*** Opening MATERIAL PROVIDED ***

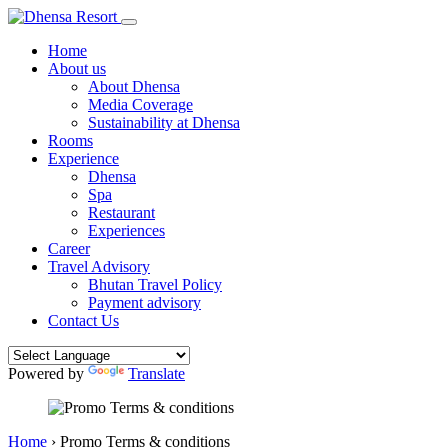
Home
About us
About Dhensa
Media Coverage
Sustainability at Dhensa
Rooms
Experience
Dhensa
Spa
Restaurant
Experiences
Career
Travel Advisory
Bhutan Travel Policy
Payment advisory
Contact Us
Powered by
Translate
Home
›
Promo Terms & conditions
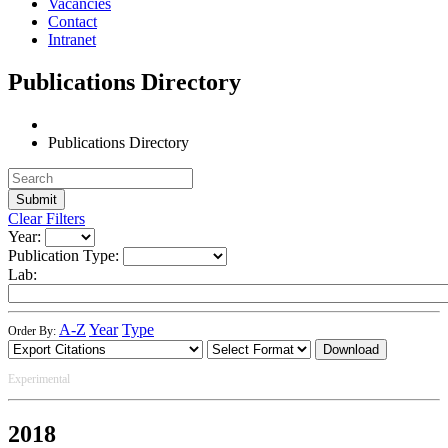
Vacancies
Contact
Intranet
Publications Directory
Publications Directory
Clear Filters
Year:
Publication Type:
Lab:
A-Z
Year
Type
Order By:
Download
Experimental
2018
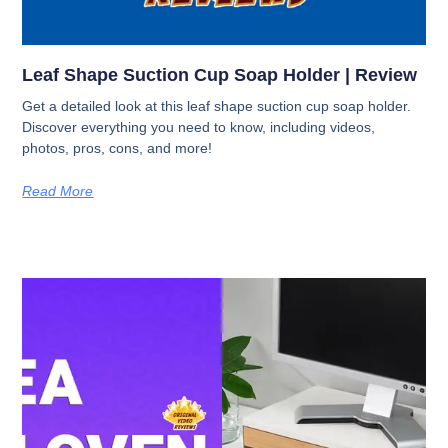
Leaf Shape Suction Cup Soap Holder | Review
Get a detailed look at this leaf shape suction cup soap holder.
Discover everything you need to know, including videos,
photos, pros, cons, and more!
Read More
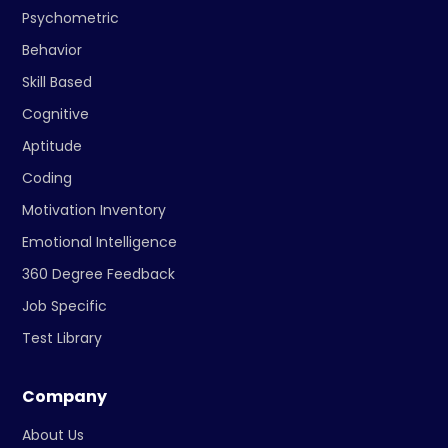
Psychometric
Behavior
Skill Based
Cognitive
Aptitude
Coding
Motivation Inventory
Emotional Intelligence
360 Degree Feedback
Job Specific
Test Library
Company
About Us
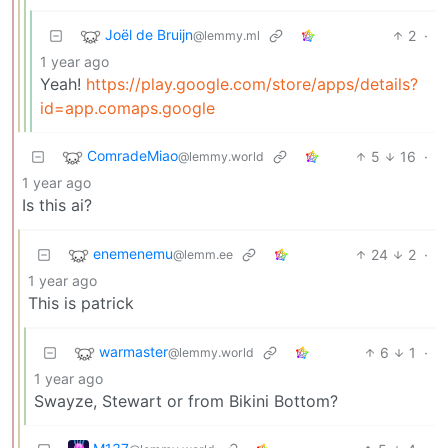
Joël de Bruijn
2
·
@lemmy.ml
1 year ago
Yeah!
https://play.google.com/store/apps/details?
id=app.comaps.google
ComradeMiao
5
16
·
@lemmy.world
1 year ago
Is this ai?
enemenemu
24
2
·
@lemm.ee
1 year ago
This is patrick
warmaster
6
1
·
@lemmy.world
1 year ago
Swayze, Stewart or from Bikini Bottom?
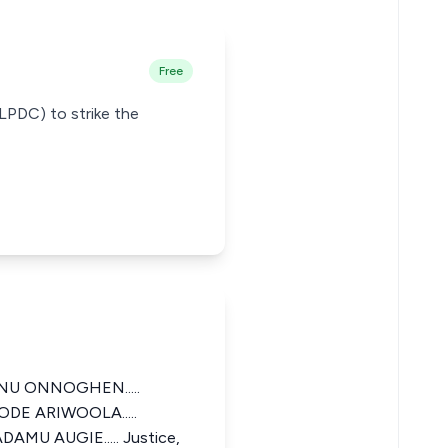
Free
(LPDC) to strike the
U ONNOGHEN.....
ODE ARIWOOLA.....
DAMU AUGIE..... Justice,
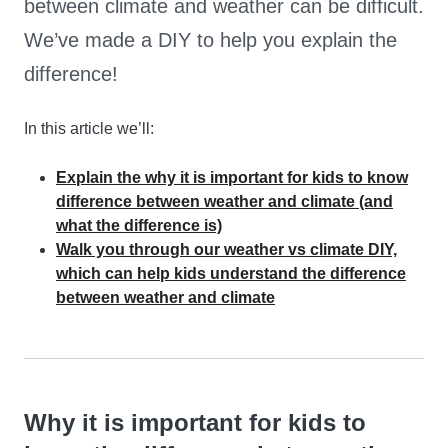
between climate and weather can be difficult.
We’ve made a DIY to help you explain the
difference!
In this article we’ll:
Explain the why it is important for kids to know
difference between weather and climate (and
what the difference is)
Walk you through our weather vs climate DIY,
which can help kids understand the difference
between weather and climate
Why it is important for kids to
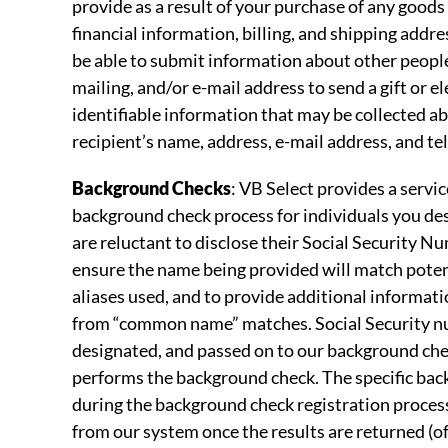
provide as a result of your purchase of any goods 
financial information, billing, and shipping addr
be able to submit information about other peopl
mailing, and/or e-mail address to send a gift or e
identifiable information that may be collected a
recipient’s name, address, e-mail address, and t
Background Checks
: VB Select provides a servi
background check process for individuals you de
are reluctant to disclose their Social Security Num
ensure the name being provided will match potenti
aliases used, and to provide additional informati
from “common name” matches. Social Security num
designated, and passed on to our background che
performs the background check. The specific back
during the background check registration proces
from our system once the results are returned (of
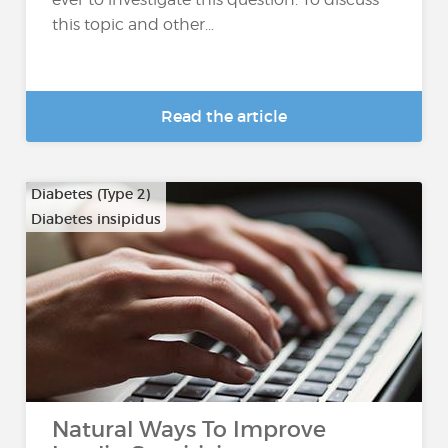
this topic and other...
Read the article
Diabetes (Type 2)
Diabetes insipidus
Natural Ways To Improve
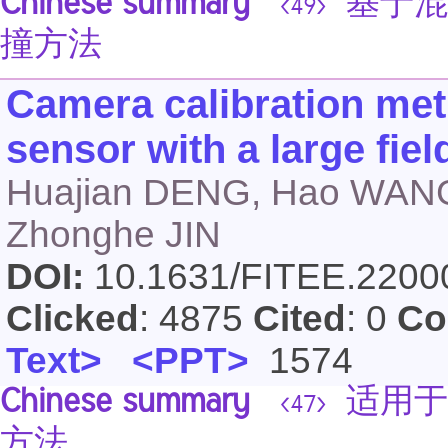
Chinese summary
基于混
<49>
撞方法
Camera calibration met
sensor with a large fiel
Huajian DENG, Hao WANG
Zhonghe JIN
DOI:
10.1631/FITEE.220
Clicked
: 4875
Cited
: 0
Co
Text>
<PPT>
1574
Chinese summary
适用于
<47>
方法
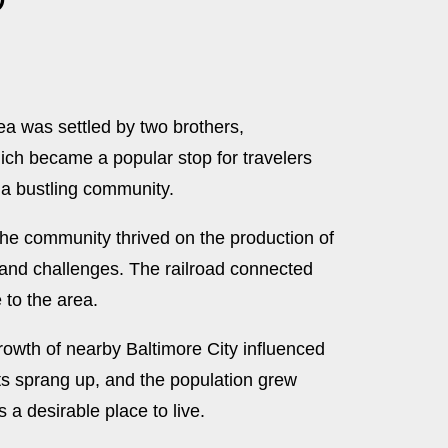
rea was settled by two brothers,
ich became a popular stop for travelers
 a bustling community.
the community thrived on the production of
s and challenges. The railroad connected
 to the area.
rowth of nearby Baltimore City influenced
ts sprang up, and the population grew
a desirable place to live.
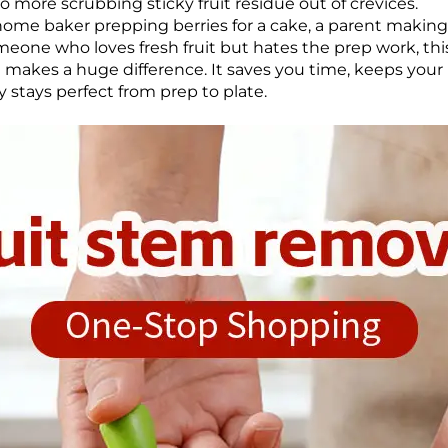
 No more scrubbing sticky fruit residue out of crevices.
ome baker prepping berries for a cake, a parent making
omeone who loves fresh fruit but hates the prep work, thi
at makes a huge difference. It saves you time, keeps you
 stays perfect from prep to plate.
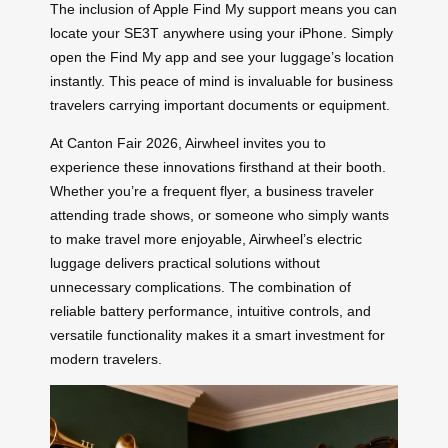
The inclusion of Apple Find My support means you can
locate your SE3T anywhere using your iPhone. Simply
open the Find My app and see your luggage’s location
instantly. This peace of mind is invaluable for business
travelers carrying important documents or equipment.
At Canton Fair 2026, Airwheel invites you to
experience these innovations firsthand at their booth.
Whether you’re a frequent flyer, a business traveler
attending trade shows, or someone who simply wants
to make travel more enjoyable, Airwheel’s electric
luggage delivers practical solutions without
unnecessary complications. The combination of
reliable battery performance, intuitive controls, and
versatile functionality makes it a smart investment for
modern travelers.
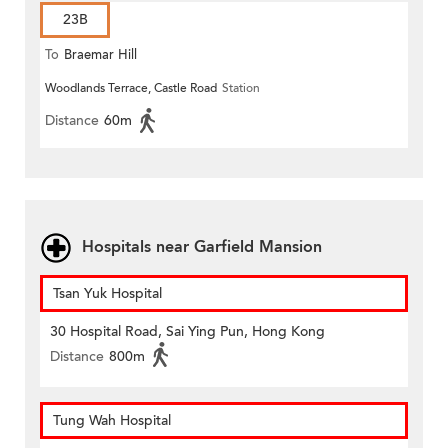
23B
To
Braemar Hill
Woodlands Terrace, Castle Road
Station
Distance
60m
Hospitals near Garfield Mansion
Tsan Yuk Hospital
30 Hospital Road, Sai Ying Pun, Hong Kong
Distance
800m
Tung Wah Hospital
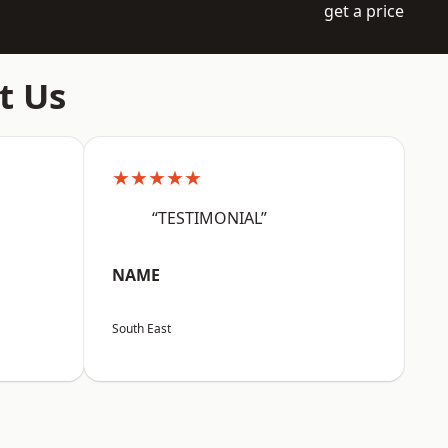
get a price
t Us
★★★★★
“TESTIMONIAL”
NAME
South East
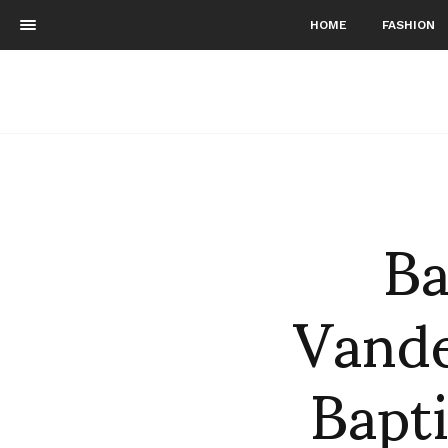
HOME
FASHION
Ba
Vande
Bapt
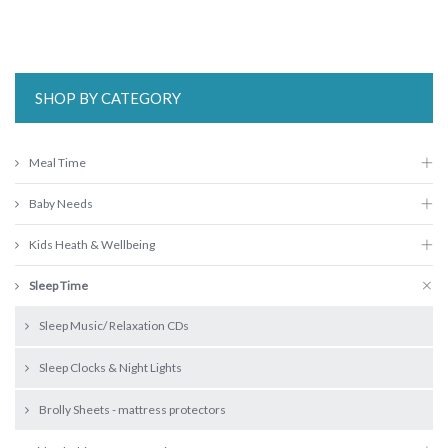
SHOP BY CATEGORY
Meal Time
Baby Needs
Kids Heath & Wellbeing
Sleep Time
Sleep Music/ Relaxation CDs
Sleep Clocks & Night Lights
Brolly Sheets - mattress protectors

*** Closing MATERIAL PROVIDED ***

◆ TASK STATEMENT ◆
Output every line of extracted text across all of the material as a JSON list of strings, one string per line, omitting blank lines. Leave the pictures out of the list.

◆ SOLUTION TO THE EXERCISE ◆
[
  "Home",
  "About us",
  "About Dhensa",
  "Media Coverage",
  "Sustainability at Dhensa",
  "Rooms",
  "Experience",
  "Dhensa",
  "Spa",
  "Restaurant",
  "Experiences",
  "Career",
  "Travel Advisory",
  "Bhutan Travel Policy",
  "Payment advisory",
  "Contact Us",
  "Powered by",
  "Translate",
  "Home",
  "›",
  "Promo Terms & conditions",
  "Vacancies",
  "Contact",
  "Intranet",
  "Publications Directory",
  "Publications Directory",
  "Clear Filters",
  "Year:",
  "Publication Type:",
  "Lab:",
  "A-Z",
  "Year",
  "Type",
  "Order By:",
  "Download",
  "Experimental",
  "2018",
  "Leaf Shape Suction Cup Soap Holder | Review",
  "Get a detailed look at this leaf shape suction cup soap holder.",
  "Discover everything you need to know, including videos,",
  "photos, pros, cons, and more!",
  "Read More",
  "Psychometric",
  "Behavior",
  "Skill Based",
  "Cognitive",
  "Aptitude",
  "Coding",
  "Motivation Inventory",
  "Emotional Intelligence",
  "360 Degree Feedback",
  "Job Specific",
  "Test Library",
  "Company",
  "About Us",
  "Joël de Bruijn",
  "2",
  "·",
  "@lemmy.ml",
  "1 year ago",
  "Yeah!",
  "https://play.google.com/store/apps/details?",
  "id=app.comaps.google",
  "ComradeMiao",
  "5",
  "16",
  "·",
  "@lemmy.world",
  "1 year ago",
  "Is this ai?",
  "enemenemu",
  "24",
  "2",
  "·",
  "@lemm.ee",
  "1 year ago",
  "This is patrick",
  "warmaster",
  "6",
  "1",
  "·",
  "@lemmy.world",
  "1 year ago",
  "Swayze, Stewart or from Bikini Bottom?",
  "Free",
  "(LPDC) to strike the",
  "U ONNOGHEN.....",
  "ODE ARIWOOLA.....",
  "DAMU AUGIE..... Justice,",
  "between climate and weather can be difficult.",
  "We’ve made a DIY to help you explain the",
  "difference!",
  "In this article we’ll:",
  "Explain the why it is important for kids to know",
  "difference between weather and climate (and",
  "what the difference is)",
  "Walk you through our weather vs climate DIY,",
  "which can help kids understand the difference",
  "between weather and climate",
  "Why it is important for kids to",
  "provide as a result of your purchase of any goods ",
  "financial information, billing, and shipping addr",
  "be able to submit information about other peopl",
  "mailing, and/or e-mail address to send a gift or e",
  "identifiable information that may be collected a",
  "recipient’s name, address, e-mail address, and t",
  "Background Checks",
  ": VB Select provides a servi",
  "background check process for individuals you de",
  "are reluctant to disclose their Social Security Num",
  "ensure the name being provided will match potenti",
  "aliases used, and to provide additional informati",
  "from “common name” matches. Social Security num",
  "designated, and passed on to our background che",
  "performs the background check. The specific back",
  "during the background check registration proces",
  "from our system once the results are returned (of",
  "this topic and other...",
  "Read the article",
  "Diabetes (Type 2)",
  "Diabetes insipidus",
  "Natural Ways To Improve",
  "Chinese summary",
  "基于混",
  "<49>",
  "撞方法",
  "Camera calibration met",
  "sensor with a large fiel",
  "Huajian DENG, Hao WANG",
  "Zhonghe JIN",
  "DOI:",
  "10.1631/FITEE.220",
  "Clicked",
  ": 4875",
  "Cited",
  ": 0",
  "Co",
  "Text>",
  "<PPT>",
  "1574",
  "Chinese summary",
  "适用于",
  "<47>",
  "方法",
  "rea was settled by two brothers,",
  "ich became a popular stop for travelers",
  " a bustling community.",
  "the community thrived on the production of",
  "s and challenges. The railroad connected",
  " to the area.",
  "rowth of nearby Baltimore City influenced",
  "ts sprang up, and the population grew",
  "a desirable place to live.",
  " No more scrubbing sticky fruit residue out of crevices.",
  "ome baker prepping berries for a cake, a parent making",
  "omeone who loves fresh fruit but hates the prep work, thi",
  "at makes a huge difference. It saves you time, keeps you",
  " stays perfect from prep to plate.",
  "The inclusion of Apple Find My support means you can",
  "locate your SE3T anywhere using your iPhone. Simply",
  "open the Find My app and see your luggage’s location",
  "instantly. This peace of mind is invaluable for business",
  "travelers carrying important documents or equipment.",
  "At Canton Fair 2026, Airwheel invites you to",
  "experience these innovations firsthand at their booth.",
  "Whether you’re a frequent flyer, a business traveler",
  "attending trade shows, or someone who simply wants",
  "to make travel more enjoyable, Airwheel’s electric",
  "luggage delivers practical solutions without",
  "unnecessary complications. The combination of",
  "reliable battery performance, intuitive controls, and",
  "versatile functionality makes it a smart investment for",
  "modern travelers.",
  "23B",
  "To",
  "Braemar Hill",
  "Woodlands Terrace, Castle Road",
  "Station",
  "Distance",
  "60m",
  "Hospitals near Garfield Mansion",
  "Tsan Yuk Hospital",
  "30 Hospital Road, Sai Ying Pun, Hong Kong",
  "Distance",
  "800m",
  "Tung Wah Hospital",
  "get a price",
  "t Us",
  "★★★★★",
  "“TESTIMONIAL”",
  "NAME",
  "South East",
  "HOME",
  "FASHION",
  "Ba",
  "Vande",
  "Bapt",
  "SHOP BY CATEGORY",
  "Meal Time",
  "Baby Needs",
  "Kids Heath & Wellbeing",
  "Sleep Time",
  "Sleep Music/ Relaxation CDs",
  "Sleep Clocks & Night Lights",
  "Brolly Sheets - mattress protectors"
]